Русская канарейка. Голос - Дина Рубина
Шрифт:
Интервал:
Закладка:
Спору нет, человек мало-мальски известный, не говоря уж о знаменитости, легко проникнет в частные дома или штаб-квартиры организаций, куда заказан путь подозреваемому в связях с разведкой. Мальчик может вырасти в такой вот бриллиант… а может и не вырасти: работа сеятеля, наша работа, быстрых плодов не приносит. Но иногда, бывает, взойдет дивный злак или какой-нибудь совсем экзотический цветок… Голос? Хм… пожалуй, голос…
Вернувшись от Иммануэля, Пастух вынул из ящика стола пустую картонную папку с унылыми канцелярскими завязочками, вложил в нее исписанный лист, закрыл, завязал…
А на лицевой стороне написал кодовое имя – то, что первым в голову пришло, навеянное пронзительным воспоминанием детства. Имя, которому суждено было пристать к маленькому и худому, очень замкнутому мальчику, голосистой птахе, встреченной Пастухом сегодня у Иммануэля.
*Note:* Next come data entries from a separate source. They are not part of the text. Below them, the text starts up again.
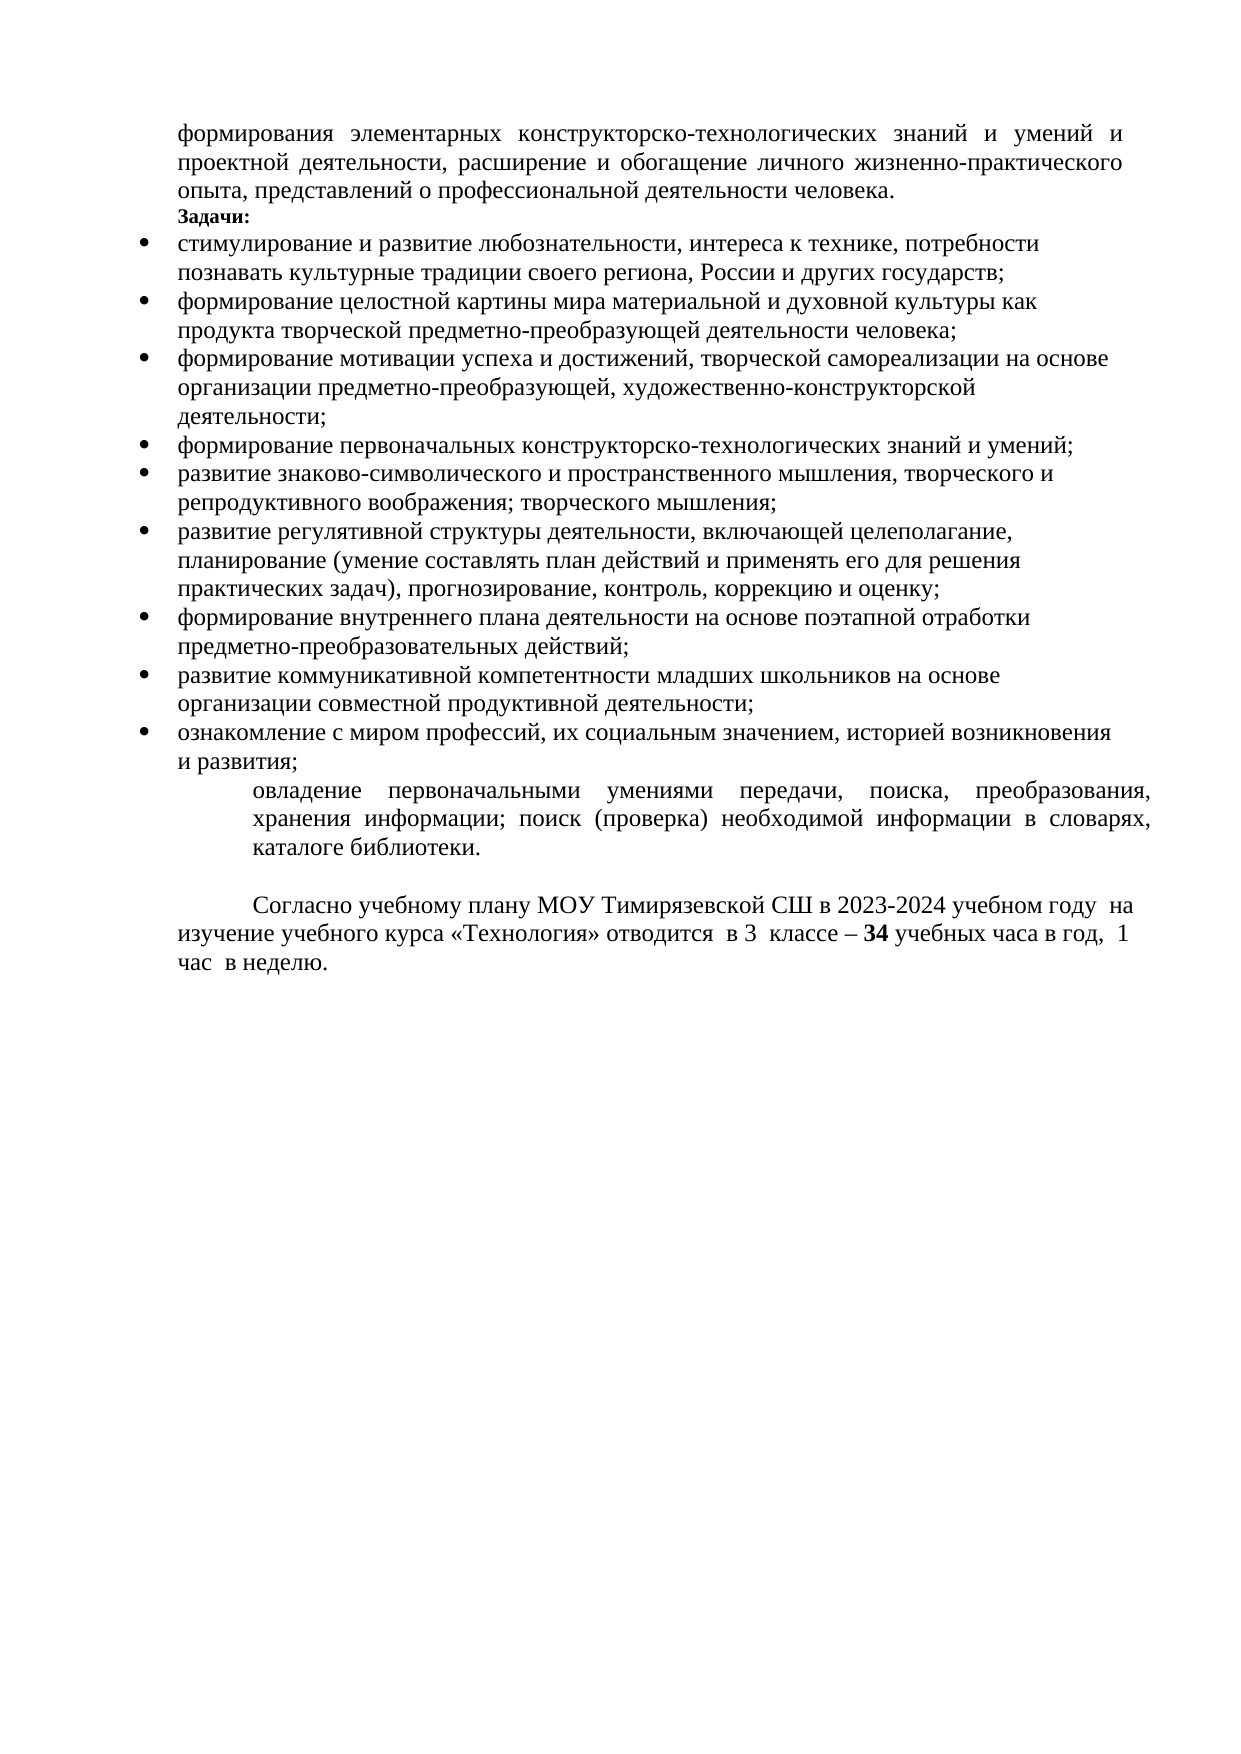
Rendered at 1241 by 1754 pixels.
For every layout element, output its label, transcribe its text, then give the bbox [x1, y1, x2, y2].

text Задачи: [177, 204, 1123, 228]
list формирование внутреннего плана деятельности на основе поэтапной отработки предметно-преобразовательных действий; [140, 602, 1123, 660]
list формирование первоначальных конструкторско-технологических знаний и умений; [140, 430, 1123, 458]
list развитие коммуникативной компетентности младших школьников на основе организации совместной продуктивной деятельности; [140, 660, 1123, 717]
text Согласно учебному плану МОУ Тимирязевской СШ в 2023-2024 учебном году на изучение учебного курса «Технология» отводится в 3 классе – 34 учебных часа в год, 1 час в неделю. [177, 890, 1152, 976]
list формирование целостной картины мира материальной и духовной культуры как продукта творческой предметно-преобразующей деятельности человека; [140, 286, 1123, 343]
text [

Странное имя: «Ке́нар руси́». «Русская канарейка».
* * *Однажды – ему было лет пятнадцать – Леон спросил у Магды, зачем нужна Иммануэлю вся эта возня с концертами, привозными стульями, столами и обедами, на которых он чуть ли не с шапкой в руке собирает деньги для страждущих овечек, когда он может запросто выписать чек и через минуту забыть и о проблеме, и об овечках.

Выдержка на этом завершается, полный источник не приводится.